## THE DATA
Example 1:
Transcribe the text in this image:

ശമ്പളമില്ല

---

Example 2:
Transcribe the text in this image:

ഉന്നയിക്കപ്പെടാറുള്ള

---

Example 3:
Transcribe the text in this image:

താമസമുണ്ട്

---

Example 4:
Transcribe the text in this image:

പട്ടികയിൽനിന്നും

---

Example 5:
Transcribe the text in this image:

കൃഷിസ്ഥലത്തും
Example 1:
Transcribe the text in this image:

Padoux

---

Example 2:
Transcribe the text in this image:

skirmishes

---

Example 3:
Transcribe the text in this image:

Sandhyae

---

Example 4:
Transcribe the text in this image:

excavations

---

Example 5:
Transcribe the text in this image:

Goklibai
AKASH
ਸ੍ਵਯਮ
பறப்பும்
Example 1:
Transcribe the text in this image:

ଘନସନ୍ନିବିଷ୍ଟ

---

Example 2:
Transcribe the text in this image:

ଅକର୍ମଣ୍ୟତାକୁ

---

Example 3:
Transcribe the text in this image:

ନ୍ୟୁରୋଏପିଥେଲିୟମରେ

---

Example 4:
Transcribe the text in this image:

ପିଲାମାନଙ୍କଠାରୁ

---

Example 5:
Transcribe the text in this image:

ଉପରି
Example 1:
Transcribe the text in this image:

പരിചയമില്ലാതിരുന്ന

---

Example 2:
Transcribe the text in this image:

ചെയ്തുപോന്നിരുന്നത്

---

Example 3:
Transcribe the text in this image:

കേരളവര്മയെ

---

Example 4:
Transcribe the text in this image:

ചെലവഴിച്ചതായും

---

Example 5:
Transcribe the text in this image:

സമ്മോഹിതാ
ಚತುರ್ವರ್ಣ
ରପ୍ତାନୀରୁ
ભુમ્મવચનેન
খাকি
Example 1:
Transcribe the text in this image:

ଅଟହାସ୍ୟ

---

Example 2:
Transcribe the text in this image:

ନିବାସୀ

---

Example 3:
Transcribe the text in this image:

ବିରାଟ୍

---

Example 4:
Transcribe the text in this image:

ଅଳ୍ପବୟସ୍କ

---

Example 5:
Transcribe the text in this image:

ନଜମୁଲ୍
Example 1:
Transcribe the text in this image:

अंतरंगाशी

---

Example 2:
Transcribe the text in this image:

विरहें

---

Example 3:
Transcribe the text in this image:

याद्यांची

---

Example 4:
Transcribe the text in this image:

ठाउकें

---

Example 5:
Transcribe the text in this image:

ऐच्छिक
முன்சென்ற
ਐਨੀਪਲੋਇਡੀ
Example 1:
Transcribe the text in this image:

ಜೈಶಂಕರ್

## EXERCISE DIRECTIONS
Full repetition needed. Write out every entry above exactly as given.

## WRITTEN ANSWER
Example 1:
Transcribe the text in this image:

ശമ്പളമില്ല

---

Example 2:
Transcribe the text in this image:

ഉന്നയിക്കപ്പെടാറുള്ള

---

Example 3:
Transcribe the text in this image:

താമസമുണ്ട്

---

Example 4:
Transcribe the text in this image:

പട്ടികയിൽനിന്നും

---

Example 5:
Transcribe the text in this image:

കൃഷിസ്ഥലത്തും
Example 1:
Transcribe the text in this image:

Padoux

---

Example 2:
Transcribe the text in this image:

skirmishes

---

Example 3:
Transcribe the text in this image:

Sandhyae

---

Example 4:
Transcribe the text in this image:

excavations

---

Example 5:
Transcribe the text in this image:

Goklibai
AKASH
ਸ੍ਵਯਮ
பறப்பும்
Example 1:
Transcribe the text in this image:

ଘନସନ୍ନିବିଷ୍ଟ

---

Example 2:
Transcribe the text in this image:

ଅକର୍ମଣ୍ୟତାକୁ

---

Example 3:
Transcribe the text in this image:

ନ୍ୟୁରୋଏପିଥେଲିୟମରେ

---

Example 4:
Transcribe the text in this image:

ପିଲାମାନଙ୍କଠାରୁ

---

Example 5:
Transcribe the text in this image:

ଉପରି
Example 1:
Transcribe the text in this image:

പരിചയമില്ലാതിരുന്ന

---

Example 2:
Transcribe the text in this image:

ചെയ്തുപോന്നിരുന്നത്

---

Example 3:
Transcribe the text in this image:

കേരളവര്മയെ

---

Example 4:
Transcribe the text in this image:

ചെലവഴിച്ചതായും

---

Example 5:
Transcribe the text in this image:

സമ്മോഹിതാ
ಚತುರ್ವರ್ಣ
ରପ୍ତାନୀରୁ
ભુમ્મવચનેન
খাকি
Example 1:
Transcribe the text in this image:

ଅଟହାସ୍ୟ

---

Example 2:
Transcribe the text in this image:

ନିବାସୀ

---

Example 3:
Transcribe the text in this image:

ବିରାଟ୍

---

Example 4:
Transcribe the text in this image:

ଅଳ୍ପବୟସ୍କ

---

Example 5:
Transcribe the text in this image:

ନଜମୁଲ୍
Example 1:
Transcribe the text in this image:

अंतरंगाशी

---

Example 2:
Transcribe the text in this image:

विरहें

---

Example 3:
Transcribe the text in this image:

याद्यांची

---

Example 4:
Transcribe the text in this image:

ठाउकें

---

Example 5:
Transcribe the text in this image:

ऐच्छिक
முன்சென்ற
ਐਨੀਪਲੋਇਡੀ
Example 1:
Transcribe the text in this image:

ಜೈಶಂಕರ್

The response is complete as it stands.